=== Görev Yönergeleri ===
**a)** Dolandırıcılığın nitelikli hâline ilişkin metne göre aşağıdaki (i), (ii) ve (iii) ifadelerinin metinle uyuşup uyuşmadığını belirtin. Her ifade için "evet" ya da "hayır" yazın ve kararı veren sözleri metinden birebir alıntılayın.
(i) Bu nitelikli hâlin uygulanması için kurum veya kuruluşların yalnızca isminin kullanılması yeterlidir.
(ii) Bir siyasi parti tüzel kişiliğinin araç olarak kullanılmasıyla dolandırıcılık suçunun işlenmesi nitelikli hâl sayılır.
(iii) Bu kurumlara ait kimlik belgesinin gösterilmesi mağdurda güven oluşmasını sağlar.
**b)** Dolandırıcılığın nitelikli hâline ilişkin metni son cümlesinden sonra sürdürün.

=== Kaynak Metin ===
TCK’nın 158/1-d bendinde belirtilen, kamu kurum ve kuruluşlarının, kamu meslek kuruluşlarının, siyasî parti, vakıf veya dernek tüzel kişiliklerinin araç olarak kullanılması suretiyle dolandırıcılık suçunun işlenmesi, nitelikli hâl kabul edilmiştir. Söz konusu kurum yada kuruluşların konumunun suçun işlenmesinde kolaylık sağlayacağı düşüncesi,bu kurum ve kuruluşların bu suçta araç olarak kulanılmasının, ağırlaştırıcı neden olmasını gerektirmiştir.
Bu nitelikli halin uygulanabilmesi için, bunların isminin kullanılması yeterli olmayıp maddi varlığının kullanılması gerekmektedir. Araç olarak kullanılma, bu kurum veya kuruluşlara ait yazı veya belgeleri amaç dışı olarak kullanmak şeklinde olabilir. Bu kurumlara ait kimlik belgesinin gösterilmesi, basılı evraklarının, kıyafetlerinin, taşıtlarının kullanılması mağdurda güven oluşumunu sağlayacaktır.

=== Gösterilen Veriler ===

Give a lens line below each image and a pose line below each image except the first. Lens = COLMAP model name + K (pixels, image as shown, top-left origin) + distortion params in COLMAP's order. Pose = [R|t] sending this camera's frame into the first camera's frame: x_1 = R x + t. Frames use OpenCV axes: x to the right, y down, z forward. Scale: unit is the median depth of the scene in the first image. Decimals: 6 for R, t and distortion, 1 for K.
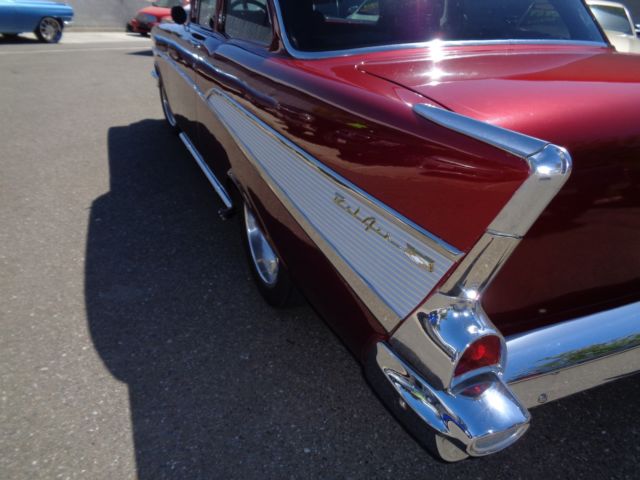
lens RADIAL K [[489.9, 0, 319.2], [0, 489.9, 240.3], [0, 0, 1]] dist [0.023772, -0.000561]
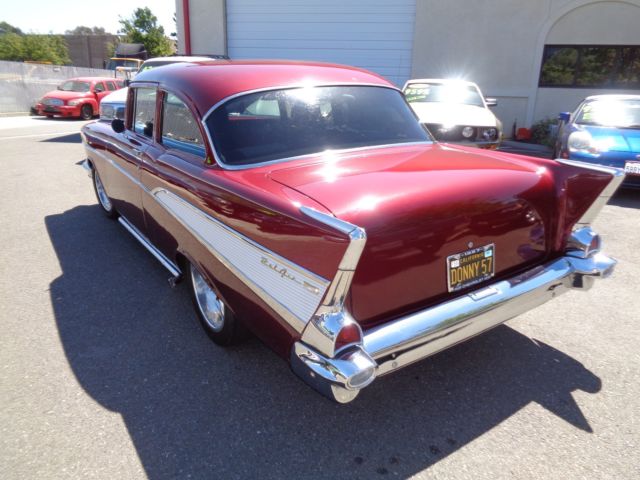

=== Sırayla Cevaplar ===
**a)**
(i) Hayır: "bunların isminin kullanılması yeterli olmayıp maddi varlığının kullanılması gerekmektedir."
(ii) Evet: "kamu kurum ve kuruluşlarının, kamu meslek kuruluşlarının, siyasî parti, vakıf veya dernek tüzel kişiliklerinin araç olarak kullanılması suretiyle dolandırıcılık suçunun işlenmesi, nitelikli hâl kabul edilmiştir"
(iii) Evet: "Bu kurumlara ait kimlik belgesinin gösterilmesi, basılı evraklarının, kıyafetlerinin, taşıtlarının kullanılması mağdurda güven oluşumunu sağlayacaktır."

**b)**
Ticarî faaliyeti meslek olarak icra eden kişilerin, güvenilirliğini sağlamak amacıyla, bu suçun, tacir (kişisel olarak ticaretle uğraşan kimseler) veya şirket yöneticisi olan yada şirket adına hareket eden kişilerin ticarî faaliyetleri sırasında işlenmesi, TCK’nın 158/1-h bendinde nitelikli hâl kabul edilmiştir. Bu kavramlar Türk Ticaret Kanunu’nun ilgili hükümlerine göre belirlenecektir.
Türk Ticaret Kanunu madde 14’ de,Tacir;
“(1) Kişisel durumları ya da yaptığı işlerin niteliği nedeniyle yahut meslek ve görevleri dolayısıyla, kanundan veya bir yargı kararından doğan bir yasağa aykırı bir şekilde ya da başka bir kişinin veya resmî bir makamın iznine gerek olmasına rağmen izin veya onay almadan bir ticari işletmeyi işleten kişi de tacir sayılır. “denilmektedir.
Ticaret şirketleri, aynı Kanun madde 124’ de
”(1)Ticaret şirketleri; kollektif, komandit, anonim, limited ve kooperatif şirketlerden ibarettir.
(2) Bu Kanun’da, kollektif ile komandit şirket şahıs; anonim, limited ve sermayesi paylara bölünmüş komandit şirket sermaye şirketi sayılır” şeklinde tanımlanmıştır.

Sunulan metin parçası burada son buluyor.